Bir algı savaşının söz konusu olduğunu vurgulayan Akdoğan, "Askeri göreve çağıran zihniyetin bir parçasıdır bu. NATO'yu niye çağırıyor? Askeri bir yapı orası, ittifak. Türkiye'de nasıl askeri göreve çağıran hastalıklı anlayış var, onun gibi" diye konuştu.

Akdoğan, şunları kaydetti:

"Bu, öncelikle millete saygı duymamaktır. Türkiye'de demokrasi var, seçim var, sandık var. Milletin iradesi tezahür ediyor, sen birilerini göreve çağırıyorsun. Sonra da bunlar demokrat geçiniyor ve Türkiye'deki demokrasi adına bir şeyi dert ediyor oluyorlar. Çarpıklık buradadır. 
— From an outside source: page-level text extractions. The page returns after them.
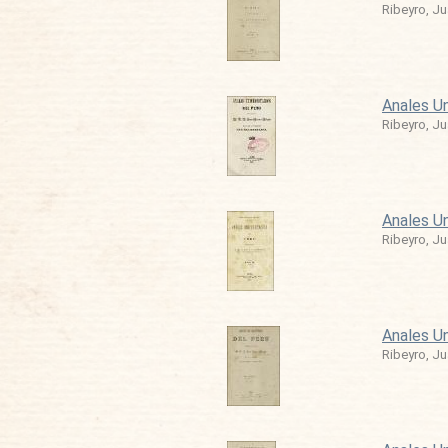
Ribeyro, J
Anales Un
Ribeyro, J
Anales Un
Ribeyro, J
Anales Un
Ribeyro, J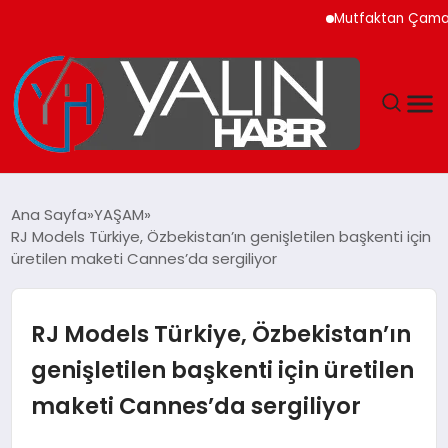
Mutfaktan Çamaşır Odası
GÜNDEM
Ana Sayfa
YAŞAM
RJ Models Türkiye, Özbekistan’ın genişletilen başkenti için
SPOR
üretilen maketi Cannes’da sergiliyor
DÜNYA
RJ Models Türkiye, Özbekistan’ın
EKONOMİ
genişletilen başkenti için üretilen
maketi Cannes’da sergiliyor
YAŞAM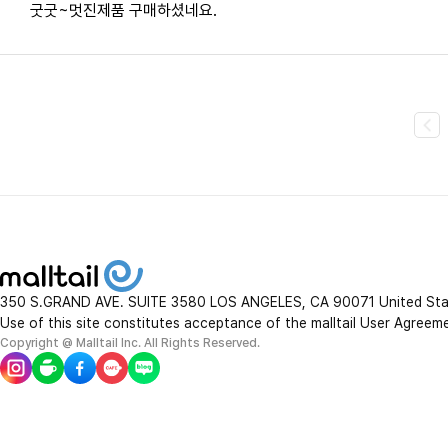
굿굿~멋진제품 구매하셨네요.
350 S.GRAND AVE. SUITE 3580 LOS ANGELES, CA 90071 United St
Use of this site constitutes acceptance of the malltail User Agreem
Copyright @ Malltail Inc. All Rights Reserved.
Bu bahsedilen gazeteler, televizyonlar, dergiler, yapılar, küresel sistemin ideolojik aygıtlarıdır. Türkiye'de o işbirliği yaptığı gazete, ulusal vesayet aktörüdür; diğeri de küresel vesayet düzeninin aktörüdür. Bu şekilde baskılamaya, yönetmeye alışmışlar. Şimdi, bunu yapamıyorlar. Çünkü, şimdi sesi çıkan bir Türkiye var. Yani zalime 'zalim' diyor, İsrail'de katile 'katil' diyor, Mısır'da darbeye 'darbe' diyor. Bundan dolayı, Türkiye'nin güçlenmesinden, sesinin çıkmasından rahatsızlar. Türkiye'de herkes her şeyi konuşuyor ve demokrasi de gayet sağlıklı işliyor."

"Bunlar siyaset mühendisliğinin parçası olmuşlar"

Akdoğan, sözlerini şöyle sürdürdü:

"Baktığımızda, demokrasinin önemli bir aktörü olarak görülen bu medya, merkez medya, bahsettiğiniz gazeteler, 'Sen, hep darbe şakşakçılığı yapmışsın, milletin seçilmiş iktidarını devirmeye çalışmışsın, toplumun büyük bir kesiminin hak ve özgürlüğü konusunda hiç duyarlılık ortaya koymamışsın, şimdi ise demokrat geçiniyorsun'. Yani, o medyanın kendisi demokrasinin parçası değildir; demokrasiyi savunuyorsa o zaman o muhteva seni demokrat yapar veya yapmaz. Bunlar, hep vesayet düzeninin, siyaset mühendisliğinin parçası olmuşlar. Hükümetleri getirip götürmeye alışmışlar."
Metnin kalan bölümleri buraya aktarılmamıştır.